▶ **What the task requires**
Arrange the text lines from all of the items below as a single numbered list, skipping any blank lines. Leave the pictures out of your answer.

▶ **Material to process**
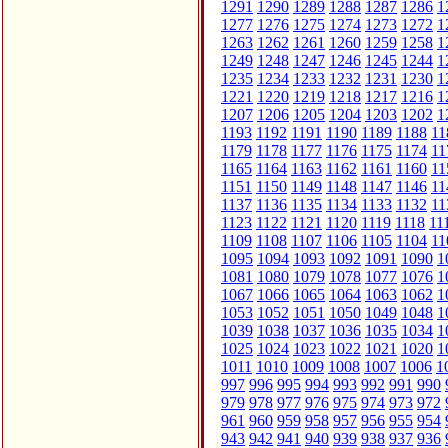
1291
1290
1289
1288
1287
1286
1
1277
1276
1275
1274
1273
1272
1
1263
1262
1261
1260
1259
1258
1
1249
1248
1247
1246
1245
1244
1
1235
1234
1233
1232
1231
1230
1
1221
1220
1219
1218
1217
1216
1
1207
1206
1205
1204
1203
1202
1
1193
1192
1191
1190
1189
1188
11
1179
1178
1177
1176
1175
1174
11
1165
1164
1163
1162
1161
1160
11
1151
1150
1149
1148
1147
1146
11
1137
1136
1135
1134
1133
1132
11
1123
1122
1121
1120
1119
1118
11
1109
1108
1107
1106
1105
1104
11
1095
1094
1093
1092
1091
1090
1
1081
1080
1079
1078
1077
1076
1
1067
1066
1065
1064
1063
1062
1
1053
1052
1051
1050
1049
1048
1
1039
1038
1037
1036
1035
1034
1
1025
1024
1023
1022
1021
1020
1
1011
1010
1009
1008
1007
1006
1
997
996
995
994
993
992
991
990
979
978
977
976
975
974
973
972
961
960
959
958
957
956
955
954
943
942
941
940
939
938
937
936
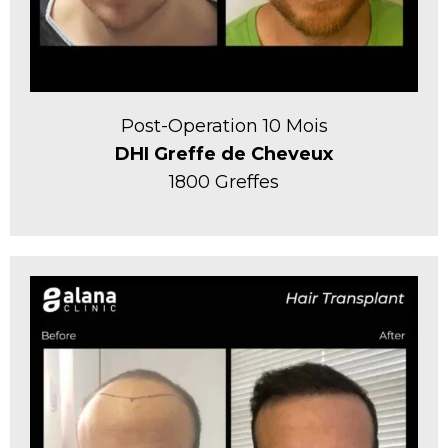
Post-Operation 10 Mois
DHI Greffe de Cheveux
1800 Greffes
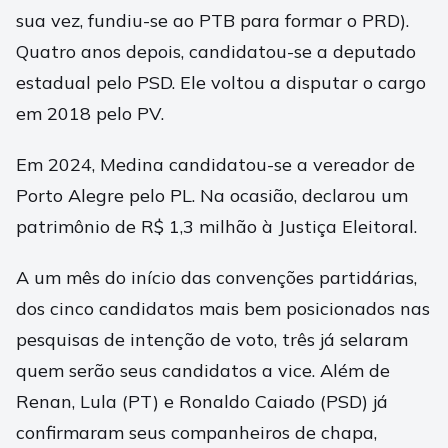
sua vez, fundiu-se ao PTB para formar o PRD).
Quatro anos depois, candidatou-se a deputado
estadual pelo PSD. Ele voltou a disputar o cargo
em 2018 pelo PV.
Em 2024, Medina candidatou-se a vereador de
Porto Alegre pelo PL. Na ocasião, declarou um
patrimônio de R$ 1,3 milhão à Justiça Eleitoral.
A um mês do início das convenções partidárias,
dos cinco candidatos mais bem posicionados nas
pesquisas de intenção de voto, três já selaram
quem serão seus candidatos a vice. Além de
Renan, Lula (PT) e Ronaldo Caiado (PSD) já
confirmaram seus companheiros de chapa,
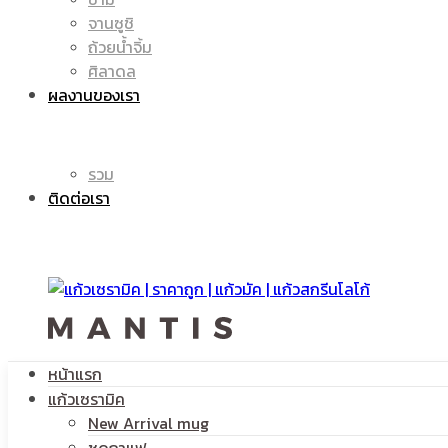
จานซูชิ
ถ้วยน้ำจิ้ม
มัค
แก้ว
ศิลาดล
ผลงานของเรา
|
รวม
มัค
ติดต่อเรา
แก้ว
|
หน้าแรก
สกรีน
แก้วเซรามิค
แก้ว
New Arrival mug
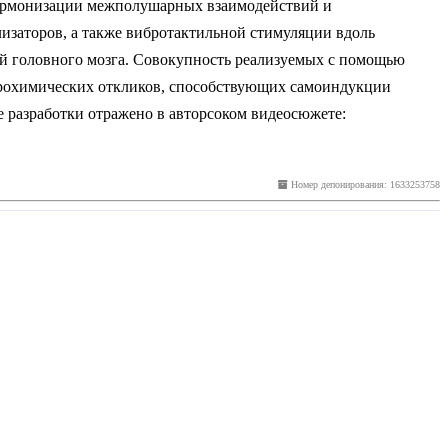
гармонизации межполушарных взаимодействий и
изаторов, а также вибротактильной стимуляции вдоль
й головного мозга. Совокупность реализуемых с помощью
рохимических откликов, способствующих самоиндукции
е разработки отражено в авторсоком видеосюжете:
Номер депонирования: 1633253758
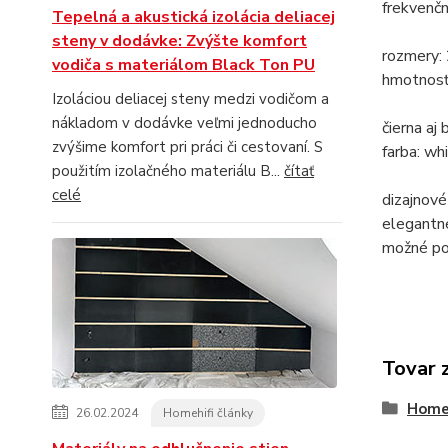
frekvenč
Tepelná a akustická izolácia deliacej
steny v dodávke: Zvýšte komfort
rozmery: 
vodiča s materiálom Black Ton PU
hmotnosť:
Izoláciou deliacej steny medzi vodičom a
nákladom v dodávke veľmi jednoducho
čierna aj 
zvýšime komfort pri práci či cestovaní. S
farba: whi
použitím izolačného materiálu B...
čítať
celé
dizajnov
elegantné
možné pou
Tovar 
Home-
26.02.2024
Homehifi články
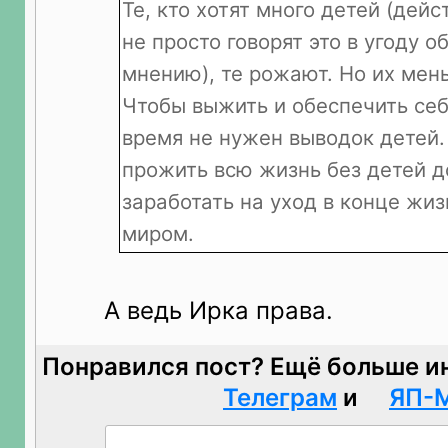
Те, кто хотят много детей (дейс
не просто говорят это в угоду 
мнению), те рожают. Но их мен
Чтобы выжить и обеспечить себ
время не нужен выводок детей
прожить всю жизнь без детей д
заработать на уход в конце жиз
миром.
А ведь Ирка права.
Понравился пост? Ещё больше и
Телеграм
и
ЯП-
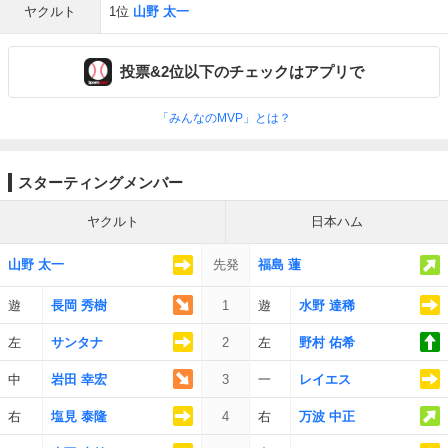
ヤクルト
1位
山野 太一
投票&2位以下のチェックはアプリで
「みんなのMVP」とは？
スターティングメンバー
ヤクルト
日本ハム
山野 太一
先発
福島 蓮
遊
長岡 秀樹
1
遊
水野 達稀
左
サンタナ
2
左
野村 佑希
中
岩田 幸宏
3
一
レイエス
右
塩見 泰隆
4
右
万波 中正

▶ **Response box**
1. 1291
2. 1290
3. 1289
4. 1288
5. 1287
6. 1286
7. 1
8. 1277
9. 1276
10. 1275
11. 1274
12. 1273
13. 1272
14. 1
15. 1263
16. 1262
17. 1261
18. 1260
19. 1259
20. 1258
21. 1
22. 1249
23. 1248
24. 1247
25. 1246
26. 1245
27. 1244
28. 1
29. 1235
30. 1234
31. 1233
32. 1232
33. 1231
34. 1230
35. 1
36. 1221
37. 1220
38. 1219
39. 1218
40. 1217
41. 1216
42. 1
43. 1207
44. 1206
45. 1205
46. 1204
47. 1203
48. 1202
49. 1
50. 1193
51. 1192
52. 1191
53. 1190
54. 1189
55. 1188
56. 11
57. 1179
58. 1178
59. 1177
60. 1176
61. 1175
62. 1174
63. 11
64. 1165
65. 1164
66. 1163
67. 1162
68. 1161
69. 1160
70. 11
71. 1151
72. 1150
73. 1149
74. 1148
75. 1147
76. 1146
77. 11
78. 1137
79. 1136
80. 1135
81. 1134
82. 1133
83. 1132
84. 11
85. 1123
86. 1122
87. 1121
88. 1120
89. 1119
90. 1118
91. 11
92. 1109
93. 1108
94. 1107
95. 1106
96. 1105
97. 1104
98. 11
99. 1095
100. 1094
101. 1093
102. 1092
103. 1091
104. 1090
105. 1
106. 1081
107. 1080
108. 1079
109. 1078
110. 1077
111. 1076
112. 1
113. 1067
114. 1066
115. 1065
116. 1064
117. 1063
118. 1062
119. 1
120. 1053
121. 1052
122. 1051
123. 1050
124. 1049
125. 1048
126. 1
127. 1039
128. 1038
129. 1037
130. 1036
131. 1035
132. 1034
133. 1
134. 1025
135. 1024
136. 1023
137. 1022
138. 1021
139. 1020
140. 1
141. 1011
142. 1010
143. 1009
144. 1008
145. 1007
146. 1006
147. 1
148. 997
149. 996
150. 995
151. 994
152. 993
153. 992
154. 991
155. 990
156. 979
157. 978
158. 977
159. 976
160. 975
161. 974
162. 973
163. 972
164. 961
165. 960
166. 959
167. 958
168. 957
169. 956
170. 955
171. 954
172. 943
173. 942
174. 941
175. 940
176. 939
177. 938
178. 937
179. 936
180. Post-Operation 10 Mois
181. DHI Greffe de Cheveux
182. 1800 Greffes
183. sua vez, fundiu-se ao PTB para formar o PRD).
184. Quatro anos depois, candidatou-se a deputado
185. estadual pelo PSD. Ele voltou a disputar o cargo
186. em 2018 pelo PV.
187. Em 2024, Medina candidatou-se a vereador de
188. Porto Alegre pelo PL. Na ocasião, declarou um
189. patrimônio de R$ 1,3 milhão à Justiça Eleitoral.
190. A um mês do início das convenções partidárias,
191. dos cinco candidatos mais bem posicionados nas
192. pesquisas de intenção de voto, três já selaram
193. quem serão seus candidatos a vice. Além de
194. Renan, Lula (PT) e Ronaldo Caiado (PSD) já
195. confirmaram seus companheiros de chapa,
196. จานซูชิ
197. ถ้วยน้ำจิ้ม
198. มัค
199. แก้ว
200. ศิลาดล
201. ผลงานของเรา
202. |
203. รวม
204. มัค
205. ติดต่อเรา
206. แก้ว
207. |
208. หน้าแรก
209. สกรีน
210. แก้วเซรามิค
211. แก้ว
212. New Arrival mug
213. гармонизации межполушарных взаимодействий и
214. изаторов, а также вибротактильной стимуляции вдоль
215. й головного мозга. Совокупность реализуемых с помощью
216. рохимических откликов, способствующих самоиндукции
217. е разработки отражено в авторсоком видеосюжете:
218. Номер депонирования: 1633253758
219. frekvenč
220. Tepelná a akustická izolácia deliacej
221. steny v dodávke: Zvýšte komfort
222. rozmery: 
223. vodiča s materiálom Black Ton PU
224. hmotnosť:
225. Izoláciou deliacej steny medzi vodičom a
226. nákladom v dodávke veľmi jednoducho
227. čierna aj 
228. zvýšime komfort pri práci či cestovaní. S
229. farba: whi
230. použitím izolačného materiálu B...
231. čítať
232. celé
233. dizajnov
234. elegantné
235. možné pou
236. Tovar 
237. Home-
238. 26.02.2024
239. Homehifi články
240. Те, кто хотят много детей (дейс
241. не просто говорят это в угоду 
242. мнению), те рожают. Но их мен
243. Чтобы выжить и обеспечить себ
244. время не нужен выводок детей
245. прожить всю жизнь без детей д
246. заработать на уход в конце жиз
247. миром.
248. А ведь Ирка права.
249. Понравился пост? Ещё больше и
250. Телеграм
251. и
252. ЯП-
253. ヤクルト
254. 1位
255. 山野 太一
256. 投票&2位以下のチェックはアプリで
257. 「みんなのMVP」とは？
258. スターティングメンバー
259. ヤクルト
260. 日本ハム
261. 山野 太一
262. 先発
263. 福島 蓮
264. 遊
265. 長岡 秀樹
266. 1
267. 遊
268. 水野 達稀
269. 左
270. サンタナ
271. 2
272. 左
273. 野村 佑希
274. 中
275. 岩田 幸宏
276. 3
277. 一
278. レイエス
279. 右
280. 塩見 泰隆
281. 4
282. 右
283. 万波 中正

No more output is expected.